Senior Lecturer Kit Franklin was the winner of the President’s Award – which recognises a mid-career engineer who has made outstanding progress in the agricultural engineering industry.
Kit, who progressed from his initial MEng (Hons) Agricultural Engineering degree at Harper Adams to become first a Research Assistant, and then a senior lecturer, received the award for the work he has been doing to drive forward the Hands Free Hectare and subsequent Hands Free Farm projects at the university, along with wider outreach and publicity for the Agricultural Engineering profession.
His work – alongside the project team – was highlighted by IAgrE during the prizegiving ceremony, held virtually on the evening of April 27. The success of the project – which is now being upscaled to become the Hands-Free Farm – and its impact in the press, on television, and on social media were all covered as part of the IAgrE citation.
Attendees were told: “Kit’s ability to drive this project and then present the work to listeners at all levels, demonstrating understanding not only of the technologies involved, but of the challenges that application of these technologies face in the agricultural field situation, make him an exceptional ambassador for the Agricultural Engineering profession.
“To have achieved this during the early stages of his career make him a worthy recipient of this year’s President’s Award.”
Kit said: “I was surprised and honoured to be recognised and receive the President’s Award, which has previously been awarded to some very prominent members of the Institution and the Agricultural Engineering sector.
“After the challenges of lockdowns over the past year, the consortium has made great technical developments on the Hands Free Farm, which has enabled us to establish 30ha of crops for harvest 2021.
“Harvest will be challenging for both the technology and logistics – after which winter crop establishment drilling will use two tractors and drills working together to increase work rates.”
The newly renamed President’s Award replaces the Michael Dwyer Memorial Prize, initiated by the Council of the Institution to celebrate the life of Dr Michael Dwyer who died suddenly in August 1997 whilst halfway through his two-year term of office as President of the Institution. In his memory, branches, specialist groups and individual members of the Institution made donations to establish a fund with which to provide an annual prize.

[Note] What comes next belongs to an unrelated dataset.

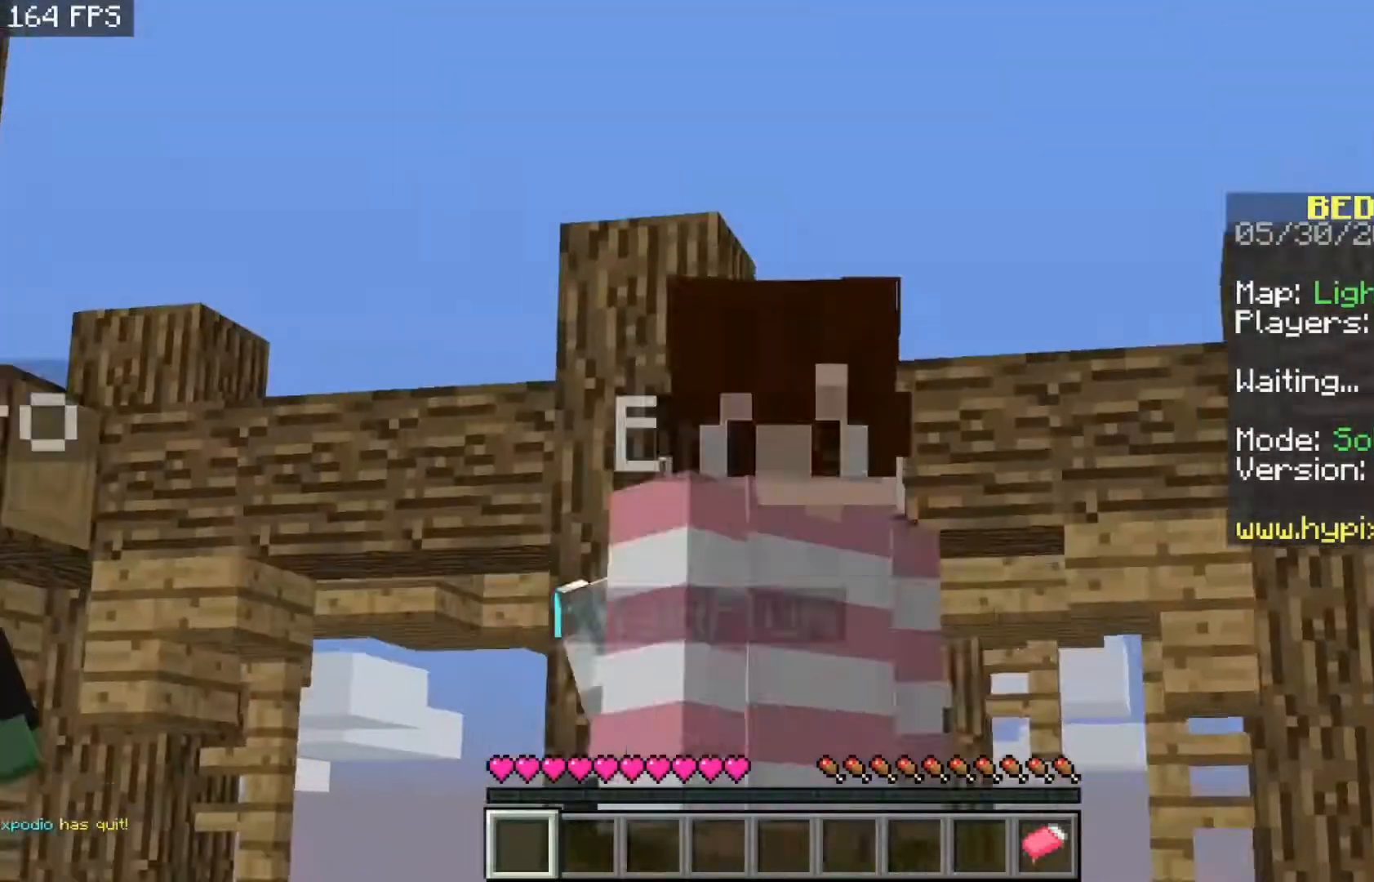
{"keys": [], "mouse": [], "events": []}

Three Harper Adams students were also honoured at the awards.
The Student Safety award was won by Huw Gilchrist, from Gloucestershire, for a project examining the design and development of a safe load indicator for a tractor and fore-end loader.
Huw said: “I am delighted to be named as the recipient of the IAgrE Student Safety Award .
“It is a real privilege and a great way to end my time at Harper Adams. It is nice to be recognised for the time and effort I put into the project and its potential to be developed further to improve farm safety.”
The project was part of Huw’s final year on his BEng (Hons) in Agricultural Engineering and saw him design and develop the safe load indicator – aimed at reducing accidents from lifting instability.
Huw added: “Strain gauges mounted on the tractor’s rear axle were linked to coloured LEDs to simulate the load chart and a warning buzzer to create the operator interface all run by a microprocessor.
“Simply, if the weight applied to the loader is in the safe zone, green LEDs would illuminate. If the load increases to a dangerous point, increasing the likelihood of overturn, yellow or red LEDs would illuminate in conjunction with the buzzer sounding to warn the operator of potential danger.
“This is similar to devices found on telehandlers and cranes, but current regulations do not require tractor and fore-end loaders to be fitted with them – despite the obvious risks involved – hence the need for such a system to be designed.
“I’d like to add a massive thank you to the engineering course team that made it all possible, especially Tom Underhill and David White for helping with the technical elements and supervising the project.”
Finally, both the undergraduate and postgraduate winners of the CNH Industrial Award were from the university
Andrew Hardy’s thesis, looking into the development of a compact excavator attachment for lifting trees out of the ground with a root ball, secured the undergraduate prize and William Hook’s thesis – examining the design and evaluation of seed dispersal units to increase seed placement accuracy on a Stanhay Pro Air Multiline precision seed drill using EDEM software – secured the postgraduate prize.
CEO of IAgrE, Charlie Nicklin, said: “A huge congratulations to the IAgrE award winners at Harper Adams University. You should be proud of your achievements and we wish you well in your future careers.”